The red wines Chianti, Barolo, Montepulciano d'Abruzzo and also Pinot Noir – depending on where its grown – are high-acid red wines. All grapes, red and white, grown in cool climates are significantly higher in acid than grapes grown in warmer climates where grapes fully ripen because acidity levels decrease while sweetness increases during ripening.

New Zealand Sauvignon Blanc, Champagne, German Riesling, Provencial roséand Pinot Grigio are all high-acid white wines. Generally, European wine, red and white, are higher in acid and more food friendly than those made outside of Europe. That said, European wine is increasingly being tailored to New World (North American) palates which translates to more full-bodied wines with higher alcohol and ripe fruit.

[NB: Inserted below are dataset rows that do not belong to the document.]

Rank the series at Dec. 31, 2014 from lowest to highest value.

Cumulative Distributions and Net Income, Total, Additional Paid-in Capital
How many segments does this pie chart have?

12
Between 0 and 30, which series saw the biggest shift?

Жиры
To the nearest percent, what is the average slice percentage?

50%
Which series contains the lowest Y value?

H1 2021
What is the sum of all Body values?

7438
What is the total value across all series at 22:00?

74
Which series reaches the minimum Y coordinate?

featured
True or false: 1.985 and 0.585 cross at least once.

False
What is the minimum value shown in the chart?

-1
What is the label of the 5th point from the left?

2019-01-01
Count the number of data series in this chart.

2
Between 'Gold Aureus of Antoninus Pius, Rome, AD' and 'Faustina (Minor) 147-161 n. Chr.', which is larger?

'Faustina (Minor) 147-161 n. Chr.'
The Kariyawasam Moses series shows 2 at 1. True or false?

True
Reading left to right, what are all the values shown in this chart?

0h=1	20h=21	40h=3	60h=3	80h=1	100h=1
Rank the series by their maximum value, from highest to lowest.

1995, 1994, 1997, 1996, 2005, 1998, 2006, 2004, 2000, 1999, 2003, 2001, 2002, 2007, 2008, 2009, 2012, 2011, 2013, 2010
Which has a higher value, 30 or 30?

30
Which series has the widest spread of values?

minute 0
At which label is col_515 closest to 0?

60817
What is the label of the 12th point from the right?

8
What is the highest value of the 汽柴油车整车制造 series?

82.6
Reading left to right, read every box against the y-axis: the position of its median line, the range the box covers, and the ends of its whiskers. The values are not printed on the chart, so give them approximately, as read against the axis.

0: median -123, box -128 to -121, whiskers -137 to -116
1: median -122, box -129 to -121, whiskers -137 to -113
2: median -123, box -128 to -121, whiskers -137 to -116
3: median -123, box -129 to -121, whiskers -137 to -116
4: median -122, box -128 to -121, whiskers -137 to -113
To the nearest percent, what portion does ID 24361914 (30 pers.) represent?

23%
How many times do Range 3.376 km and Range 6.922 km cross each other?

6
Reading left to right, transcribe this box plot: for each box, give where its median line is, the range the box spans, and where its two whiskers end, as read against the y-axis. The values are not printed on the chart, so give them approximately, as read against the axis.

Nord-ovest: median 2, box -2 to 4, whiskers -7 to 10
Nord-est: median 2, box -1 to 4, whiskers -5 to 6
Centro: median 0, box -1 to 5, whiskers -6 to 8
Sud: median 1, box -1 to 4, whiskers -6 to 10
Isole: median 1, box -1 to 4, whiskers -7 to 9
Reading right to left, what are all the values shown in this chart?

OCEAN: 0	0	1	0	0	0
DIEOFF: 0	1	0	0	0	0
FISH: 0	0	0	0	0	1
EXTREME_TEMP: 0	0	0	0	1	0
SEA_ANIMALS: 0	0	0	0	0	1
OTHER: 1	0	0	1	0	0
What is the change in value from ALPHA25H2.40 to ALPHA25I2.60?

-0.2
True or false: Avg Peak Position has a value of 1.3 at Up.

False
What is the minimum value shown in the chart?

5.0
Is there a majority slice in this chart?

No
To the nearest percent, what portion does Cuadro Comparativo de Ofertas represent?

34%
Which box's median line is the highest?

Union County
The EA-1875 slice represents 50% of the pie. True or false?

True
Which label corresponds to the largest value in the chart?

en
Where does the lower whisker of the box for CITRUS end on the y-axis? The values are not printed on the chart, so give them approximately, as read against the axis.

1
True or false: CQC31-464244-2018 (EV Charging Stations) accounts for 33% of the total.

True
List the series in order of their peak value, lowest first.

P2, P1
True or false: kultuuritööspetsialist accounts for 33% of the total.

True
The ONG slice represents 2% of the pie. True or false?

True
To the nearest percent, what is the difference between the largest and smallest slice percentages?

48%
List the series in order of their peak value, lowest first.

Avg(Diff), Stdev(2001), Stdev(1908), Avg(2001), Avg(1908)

Acid likes acid. Acidic wine pairs extremely well with acidic food. Examples of high acid foods are olives, pickled food, vinaigrette dressings, vinegar (white and balsamic), mustard, salsa and sauerkraut. Acidity should not dominate each bite of food or sip of wine but showcase the complexity and flavors of both the wine and food. Acidic wines also enhance rich and fatty food, such as a creamy, white pasta sauce, as acidity cuts through the richness of the dish while also refreshing the palate. Acidity also influences earthy, meaty flavors common to food. 

Spicy and hot dishes are complimented by acidic wines, as are Thai and Chinese foods. My preference is to serve a slightly sweet Riesling or an off-dry Alsatian Gewurztraminer, which not only enhances the food with its fruity and floral tones but also tempers heat.

Balance is key and, thankfully, simpler to achieve with wine and food than politics.